1. was soll denn java assembly code sein??
2. zu der geschwindigkeit: das kannst du doch gar nicht vergleichen. wenn du assembler schreibst ist das code der vom assembler ein bisl umgewandlt wird, und dann direkt vom prozesser ausgeführt wird. wenn du c schreibst wird der c-source zu op-code umgewandelt der dann ebenfalls vom prozessor direkt ausgeführt wird. wenn du java schreibst, wird der code in eine andere form von code geschrieben, der aber nicht vom prozesser, sondern von der vm ausgeführt wird. du kannst also nicht fragen ob der compiler langsameren code produziert, weils beides was anderes ist. im endeffekt ist java aber natürlich langsamer...


----------



## Nobody (17. Jan 2004)

es ist sicherlich um längen schneller in assembler etwas zu erzeugen, aber wenn dir mal nur einfache codes anschaust, siehst du das die ganz schön happig sind. auch ist das variablen verwalten um etliches schwerer.
aber ich gehe hier jetzt von reinem assembler (ausglegt für tasm) aus. aber nichts desto trotz werd ich mich demnächst daran machen


----------



## schoppenhauer_entfernt_ (17. Jan 2004)

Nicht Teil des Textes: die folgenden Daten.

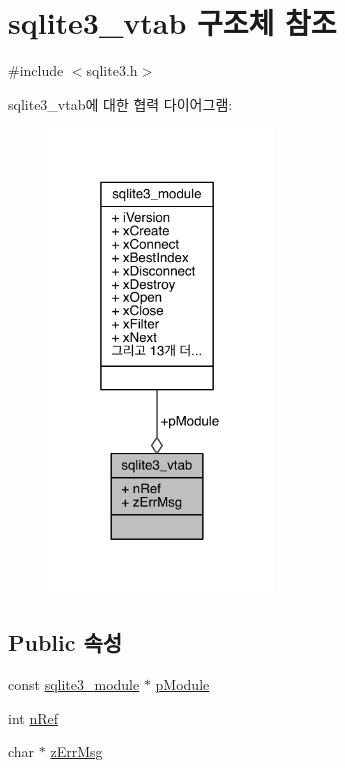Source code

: \hypertarget{structsqlite3__vtab}{}\section{sqlite3\+\_\+vtab 구조체 참조}
\label{structsqlite3__vtab}


{\ttfamily \#include $<$sqlite3.\+h$>$}



sqlite3\+\_\+vtab에 대한 협력 다이어그램\+:
\nopagebreak
\begin{figure}[H]
\begin{center}
\leavevmode
\includegraphics[width=169pt]{structsqlite3__vtab__coll__graph}
\end{center}
\end{figure}
\subsection*{Public 속성}
\begin{DoxyCompactItemize}
\item 
const \hyperlink{structsqlite3__module}{sqlite3\+\_\+module} $\ast$ \hyperlink{structsqlite3__vtab_a4ef8198ca611b73a9b23054dd1e91e2b}{p\+Module}
\item 
int \hyperlink{structsqlite3__vtab_ab3c80d385849bdd82363a0df7d6fcba8}{n\+Ref}
\item 
char $\ast$ \hyperlink{structsqlite3__vtab_afc50eadfdd7cef876633d460deba48d6}{z\+Err\+Msg}
\end{DoxyCompactItemize}



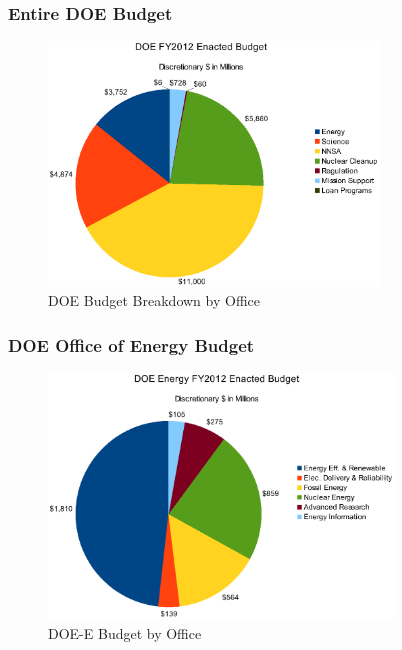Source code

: \begin{frame}[ctb!]
  \frametitle{Entire DOE Budget}
  \begin{figure}[htbp!]
    \begin{center}
      \includegraphics[height=6.5cm]{doe.eps}
    \caption{DOE Budget Breakdown by Office\cite{chu_2012}}
    \label{fig:doe}
    \end{center}
  \end{figure}
\end{frame}

\begin{frame}[ctb!]
  \frametitle{DOE Office of Energy Budget}
  \begin{figure}[htbp!]
    \begin{center}
      \includegraphics[height=6.5cm]{doe-e.eps}
    \caption{DOE-E Budget by Office\cite{chu_2012}}
    \label{fig:doe-e}
    \end{center}
  \end{figure}
\end{frame}

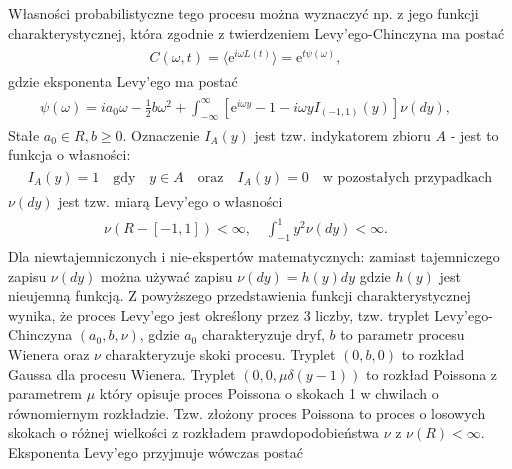 \documentclass[a4paper,12pt,polish]{sphinxmanual}
\begin{document}
Własności probabilistyczne tego procesu można wyznaczyć np. z jego funkcji charakterystycznej, która zgodnie z twierdzeniem Levy'ego-Chinczyna ma postać
\label{ch3/chIII021:equation-eqn51}\begin{gather}
\begin{split}C(\omega, t) = \langle \mbox{e}^{i\omega L(t)} \rangle = \mbox{e}^{t \psi(\omega)}, \qquad\end{split}\label{ch3/chIII021-eqn51}
\end{gather}
gdzie eksponenta Levy'ego ma postać
\label{ch3/chIII021:equation-eqn52}\begin{gather}
\begin{split}\psi(\omega) = ia_0 \omega -\frac{1}{2} b \omega^2+\int_{-\infty}^{\infty} \left[\mbox{e}^{i\omega y} - 1 - i\omega y I_{(-1,1)}(y) \right] \nu (dy), \qquad\end{split}\label{ch3/chIII021-eqn52}
\end{gather}
Stałe $a_0\in R, b \ge 0$. Oznaczenie $I_A(y)$ jest tzw. indykatorem zbioru $A$ - jest to funkcja o własności:
\label{ch3/chIII021:equation-eqn53}\begin{gather}
\begin{split} I_A(y) =1 \quad \mbox{gdy} \quad y\in A \quad \mbox{oraz} \quad I_A(y) = 0 \quad \mbox{w pozostałych przypadkach}\end{split}\label{ch3/chIII021-eqn53}
\end{gather}
$\nu(dy)$ jest tzw. miarą Levy'ego o własności
\label{ch3/chIII021:equation-eqn54}\begin{gather}
\begin{split}\nu (R-[-1, 1]) < \infty, \quad \int_{-1}^1 y^2 \nu(dy) < \infty. \qquad\end{split}\label{ch3/chIII021-eqn54}
\end{gather}
Dla niewtajemniczonych i nie-ekspertów matematycznych: zamiast tajemniczego zapisu $\nu(dy)$ można używać zapisu $\nu(dy) = h(y) dy$ gdzie $h(y)$ jest nieujemną funkcją. Z powyższego przedstawienia funkcji charakterystycznej wynika, że proces Levy'ego jest określony przez 3 liczby, tzw. tryplet Levy'ego-Chinczyna $(a_0, b, \nu)$, gdzie $a_0$ charakteryzuje dryf, $b$ to parametr procesu Wienera oraz $\nu$ charakteryzuje skoki procesu. Tryplet $(0, b, 0)$ to rozkład Gaussa dla procesu Wienera. Tryplet $(0, 0, \mu \delta(y-1))$ to rozkład Poissona z parametrem $\mu$ który opisuje proces Poissona o skokach 1 w chwilach o równomiernym rozkładzie. Tzw. złożony proces Poissona to proces o losowych skokach o różnej wielkości z rozkładem prawdopodobieństwa $\nu$ z $\nu(R) <\infty$. Eksponenta Levy'ego przyjmuje wówczas postać
\end{document}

Also. Java ist ja bekanntlich in einem Bytecode gespeichert, der von der VM partiell weitercompiliert wird, und ausgeführt wird. Da dieser Code auch aus Befehlen besteht, gibt es einen assembly code. Und diesen kann man direkt in eine Sprache übertragen, die als Java Assembler bezeichnet wird. Soviel weiß ich - ganz sicher... Aber mehr auch nicht.
Die Befehle in den Packages sind immer sehr speziell.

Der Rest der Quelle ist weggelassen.